# WHAT THIS TASK INVOLVES:
Below are some records; copy each line in them that contains "EEUU".

Data excerpts
□ □ □ □ □

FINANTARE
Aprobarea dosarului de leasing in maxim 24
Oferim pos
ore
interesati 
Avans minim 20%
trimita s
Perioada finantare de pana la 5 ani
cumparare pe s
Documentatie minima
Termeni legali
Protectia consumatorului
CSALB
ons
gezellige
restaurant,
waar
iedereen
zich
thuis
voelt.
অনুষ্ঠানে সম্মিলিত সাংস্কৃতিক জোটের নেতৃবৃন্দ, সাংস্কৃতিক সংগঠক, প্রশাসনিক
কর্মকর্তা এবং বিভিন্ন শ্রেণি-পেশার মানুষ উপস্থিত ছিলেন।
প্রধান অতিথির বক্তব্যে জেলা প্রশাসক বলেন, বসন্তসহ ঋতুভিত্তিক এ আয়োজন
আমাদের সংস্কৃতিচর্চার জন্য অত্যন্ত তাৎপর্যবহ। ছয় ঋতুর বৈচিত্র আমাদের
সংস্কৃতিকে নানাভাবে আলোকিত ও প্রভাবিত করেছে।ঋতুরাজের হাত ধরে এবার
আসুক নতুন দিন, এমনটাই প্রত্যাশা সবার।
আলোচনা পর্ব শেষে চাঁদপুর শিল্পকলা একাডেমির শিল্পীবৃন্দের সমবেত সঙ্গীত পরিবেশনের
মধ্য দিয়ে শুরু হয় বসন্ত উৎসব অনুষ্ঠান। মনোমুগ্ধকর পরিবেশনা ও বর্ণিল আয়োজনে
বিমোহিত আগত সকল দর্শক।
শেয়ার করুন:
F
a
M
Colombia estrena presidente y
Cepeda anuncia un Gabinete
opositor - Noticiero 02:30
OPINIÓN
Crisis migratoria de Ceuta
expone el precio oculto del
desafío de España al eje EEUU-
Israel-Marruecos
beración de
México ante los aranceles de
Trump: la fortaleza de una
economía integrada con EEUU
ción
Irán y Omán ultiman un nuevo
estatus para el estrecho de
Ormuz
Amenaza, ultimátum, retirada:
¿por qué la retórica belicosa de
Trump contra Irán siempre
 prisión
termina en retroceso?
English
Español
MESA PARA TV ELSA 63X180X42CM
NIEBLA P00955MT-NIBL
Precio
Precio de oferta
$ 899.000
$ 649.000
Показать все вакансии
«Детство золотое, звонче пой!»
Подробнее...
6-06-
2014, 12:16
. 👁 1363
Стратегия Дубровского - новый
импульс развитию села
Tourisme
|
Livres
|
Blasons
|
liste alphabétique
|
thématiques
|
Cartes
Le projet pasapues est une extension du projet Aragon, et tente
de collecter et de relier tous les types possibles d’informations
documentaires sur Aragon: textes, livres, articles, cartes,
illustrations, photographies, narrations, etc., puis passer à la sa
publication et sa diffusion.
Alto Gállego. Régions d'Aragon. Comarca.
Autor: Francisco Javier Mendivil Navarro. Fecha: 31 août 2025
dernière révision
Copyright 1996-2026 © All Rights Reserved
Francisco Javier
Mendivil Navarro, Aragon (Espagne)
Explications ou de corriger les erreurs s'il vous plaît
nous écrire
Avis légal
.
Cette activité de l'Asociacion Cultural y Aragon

□ □ □ □ □

# RESPONSE TO THE TASK:
desafío de España al eje EEUU-
economía integrada con EEUU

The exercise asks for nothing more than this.